Run this cell to set everything up:

In [None]:
import torch
import torchvision
from torch import nn
from torchvision import transforms, datasets
from torch.utils.data import DataLoader
from torchinfo import summary
from tqdm.auto import tqdm

import matplotlib.pyplot as plt
import os
import zipfile
import requests
from pathlib import Path
from typing import List, Tuple
from PIL import Image
import random

print(f"PyTorch version: {torch.__version__}")
print(f"Torchvision version: {torchvision.__version__}")

# Setup device
device = "cuda" if torch.cuda.is_available() else "cpu"
print(f"Using device: {device}")

In [None]:
# Download and setup data
data_path = Path("data/")
image_path = data_path / "pizza_steak_sushi"

if image_path.is_dir():
    print(f"{image_path} directory exists.")
else:
    print(f"Downloading data...")
    image_path.mkdir(parents=True, exist_ok=True)
    with open(data_path / "pizza_steak_sushi.zip", "wb") as f:
        # Use raw.githubusercontent.com to get the actual file
        request = requests.get("https://raw.githubusercontent.com/poridhioss/Introduction-to-Deep-Learning-with-Pytorch-Resources/main/Transfer-learning/pizza_steak_sushi.zip")
        f.write(request.content)
    # The zip contains train/ and test/ folders directly, so extract to image_path
    with zipfile.ZipFile(data_path / "pizza_steak_sushi.zip", "r") as zip_ref:
        zip_ref.extractall(image_path)  # Extract to data/pizza_steak_sushi/
    os.remove(data_path / "pizza_steak_sushi.zip")
    print("Done!")

train_dir = image_path / "train"
test_dir = image_path / "test"

In [None]:
# Get pretrained weights and transforms
weights = torchvision.models.EfficientNet_B0_Weights.DEFAULT
auto_transforms = weights.transforms()

# Create datasets
train_dataset = datasets.ImageFolder(root=train_dir, transform=auto_transforms)
test_dataset = datasets.ImageFolder(root=test_dir, transform=auto_transforms)

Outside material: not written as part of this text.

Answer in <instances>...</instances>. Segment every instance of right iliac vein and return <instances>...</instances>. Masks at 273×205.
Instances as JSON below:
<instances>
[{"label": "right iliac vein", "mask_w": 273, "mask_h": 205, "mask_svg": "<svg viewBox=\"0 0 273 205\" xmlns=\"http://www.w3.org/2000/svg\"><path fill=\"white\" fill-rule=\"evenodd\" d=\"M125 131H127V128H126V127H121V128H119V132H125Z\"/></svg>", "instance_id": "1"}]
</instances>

class_names = train_dataset.classes
print(f"Class names: {class_names}")

# Create DataLoaders
BATCH_SIZE = 32
train_dataloader = DataLoader(train_dataset, batch_size=BATCH_SIZE, shuffle=True, num_workers=0)
test_dataloader = DataLoader(test_dataset, batch_size=BATCH_SIZE, shuffle=False, num_workers=0)

print(f"Training samples: {len(train_dataset)}")
print(f"Test samples: {len(test_dataset)}")

In [None]:
# Load pretrained model
model = torchvision.models.efficientnet_b0(weights=weights).to(device)

# Freeze base layers
for param in model.features.parameters():
    param.requires_grad = False

# Modify classifier
torch.manual_seed(42)
torch.cuda.manual_seed(42)

model.classifier = nn.Sequential(
    nn.Dropout(p=0.2, inplace=True),
    nn.Linear(in_features=1280, out_features=len(class_names), bias=True)
).to(device)

print("Model setup complete!")
print(f"Trainable parameters: {sum(p.numel() for p in model.parameters() if p.requires_grad):,}")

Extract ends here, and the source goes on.